The concept of primary hyperaldosteronism combines a number of diseases that are similar in clinical and biochemical signs, which lead to independent excessive production of aldosterone, independent of the renin-angiotensin system.
Such pathologies are accompanied by arterial hypertension, a decrease in the level of potassium in the blood and are called hyperaldosteronism. In the literature, the manifestation of hyperaldosteronism is called Conn's syndrome. What disorders in the body develop with hyperaldosteronism, read in our article.
Mechanism of development of hyperaldosteronism. Causes of metabolic disorders
It has been established that in 60-70% of cases, primary hyperaldosteronism is caused by a unilateral adenoma of the adrenal cortex, which measures no more than 4 cm. Another cause of hyperaldosteronism is adrenal carcinoma, which occurs in 2% of cases. The third common cause of hyperaldosteronism – idiopathic conditions associated with bilateral nodular hyperplasia of the adrenal cortex.
Aldosterone overproduction enhances sodium reabsorption and thereby provokes potassium loss.
As a result, a whole complex of metabolic disorders is formed that underlie aldosteronism.
Potassium deficiency in hyperaldosteronism causes structural and functional disorders in the following structures:
- distal renal tubules;
- transverse and smooth muscles;
- central and peripheral nervous system.
Besides, it has a pathological effect on the nervous – muscle excitability, reduces carbohydrate tolerance.
Sodium retention causes hypervolemia, inhibits the secretion of renin and angiotensin II, increases the sensitivity of the vessel wall to endogenous pressor factors, that is, it contributes to the development of arterial hypertension.
Clinical manifestations of hyperaldosteronism. The triad of symptoms in hyperaldosteronism
Aldosteroma, which provokes primary hyperaldosteronism, occurs more often at the age of 30-50 years, and aldosteronism is three times more common in women.

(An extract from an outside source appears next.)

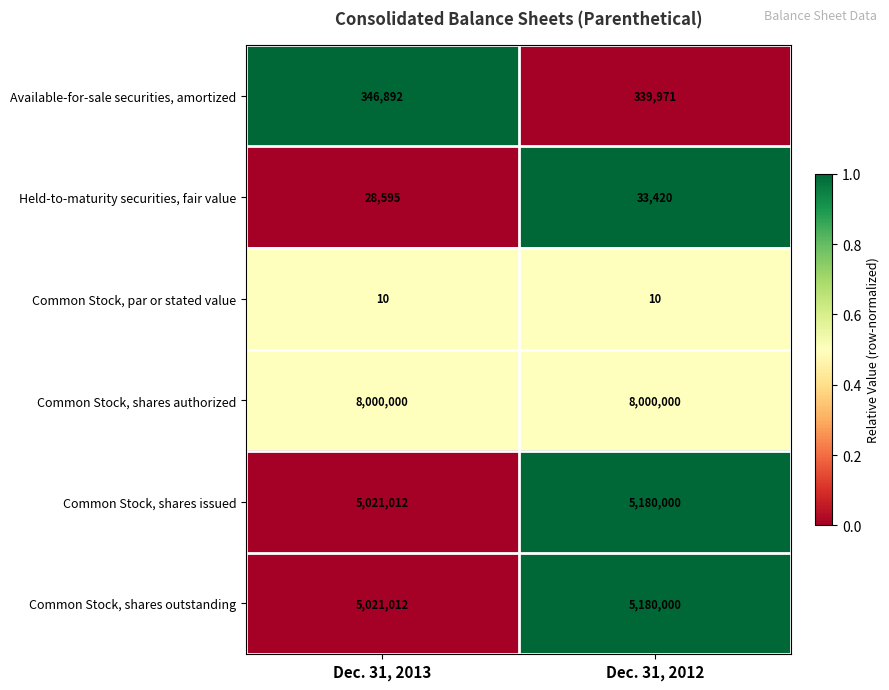

The Available-for-sale securities, amortized series shows 346892 at Dec. 31, 2013. True or false?

True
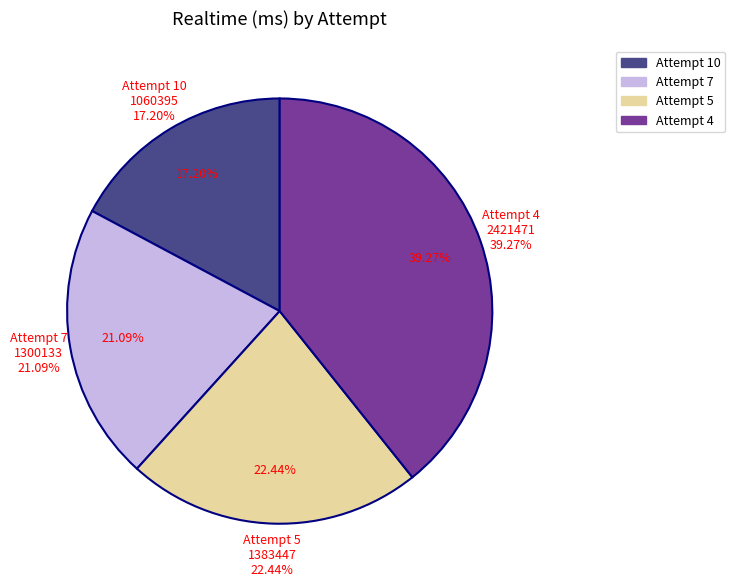

How many segments does this pie chart have?

4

Patients with aldosteroma complain of headaches, general and muscle weakness, thirst, increased urination, especially at night, paresthesia of the face, hands and feet, seizures. But the most basic, and often the only symptom in the early stages, is arterial hypertension, which can be permanent and paroxysmal.
Clinical manifestations of hyperaldosteronism consist of a triad of symptoms - arterial hypertension, polyuria syndrome – polydipsia, neuromuscular syndrome.
In a malignant course, mineral metabolism is significantly disturbed, which is expressed by persistent hypokalemia. It provokes metabolic alkalosis, in addition, natremia progresses, polyuria, which is accompanied by hypoisostenuria.
What are the main diagnostic criteria for hyperaldosteronism?
In the general analysis of the blood of a patient with hyperaldosteronism, an increased ESR is detected, anemia, neutrophilic leukocytosis are possible. The ECG shows low voltage or T-wave inversion, a low ST segment, and a prolonged QT interval. These changes are a manifestation of hypokalemia.
In patients with high blood pressure and persistent hypokalemia against the background of normal intake of potassium and sodium with food, it is important to determine the level of aldosterone and plasma renin activity. At the same time, the amount of aldosterone in plasma increases several times, its excretion in the urine increases, and plasma renin activity decreases. With secondary hyperaldosteronism (against the background of cardiac pathologies, with cirrhosis of the liver, while taking diuretics, with nephrotic syndrome), the level of aldosterone increases along with an increase in renin activity.
How to correctly determine the level of aldosterone for the diagnosis of hyperaldosteronism?
The level of aldosterone in the blood is best determined against the background of correction of potassium. In this case, the patient's blood is taken without using a tourniquet in a horizontal and vertical position. Normally, the transition from a horizontal to a vertical position is accompanied by a decrease in perfusion pressure in the renal arteries, which stimulates the secretion of renin. There are functional tests with diuretics, which differentiate primary and secondary hyperaldosteronism.
Patients with primary hyperaldosteronism caused by a unilateral tumor are indicated for surgical treatment, after which complete recovery occurs. In idiopathic hyperaldosteronism (with bilateral adenomatous hyperplasia), surgical treatment is not indicated. Such patients are treated with spironolactone in combination with antihypertensive therapy.